L’ivermectine (Stromectol®) est un antiparasitaire qui fait beaucoup parler de lui dans le traitement de la Covid-19. Ce médicament a montré in vitro une activité antivirale contre le SARS- CoV-2 dans des cellules de reins de singe. Des données observationnelles pouvaient suggérer un effet clinique chez l’être humain.
Dans un essai comparatif, l’effet de ce médicament sur la charge virale a été décevant (cf. newsletter n°37).
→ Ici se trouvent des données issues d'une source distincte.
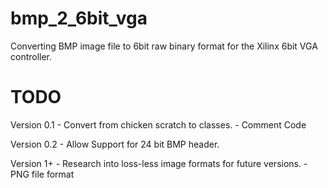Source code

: bmp_2_6bit_vga
==============

Converting BMP image file to 6bit raw binary format for the Xilinx 6bit VGA controller.


TODO
==============

Version 0.1
	-	Convert from chicken scratch to classes.
	-	Comment Code

Version 0.2
	-	Allow Support for 24 bit BMP header.

Version 1+
	-	Research into loss-less image formats for future versions.
	-	PNG file format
Le premier essai clinique sérieux vient d’être publié et ses résultats sont négatifs (JAMA, 4 mars 2021).
Bon, encore beaucoup de bruit pour pas grand-chose ?
Triste fin pour ce qui fut quand même un espoir thérapeutique au tout début de l’épidémie… Après une revue systématique de la littérature, l'Organisation Mondiale de la Santé a publié ses recommandations internationales concernant l’hydroxychloroquine.
Ses conclusions : la molécule n’a que peu ou pas d’effet sur la mortalité, le taux d’admission à l’hôpital et l’infection due au SARS-CoV-2. L’hydroxychloroquine est par contre responsable d’une augmentation du nombre d’effets indésirables.
L’OMS se prononce donc contre l’utilisation de ce médicament et demande l’abandon de toute recherche, considérant que le niveau de preuve de son inefficacité a été atteint (BMJ, 2 mars 2021).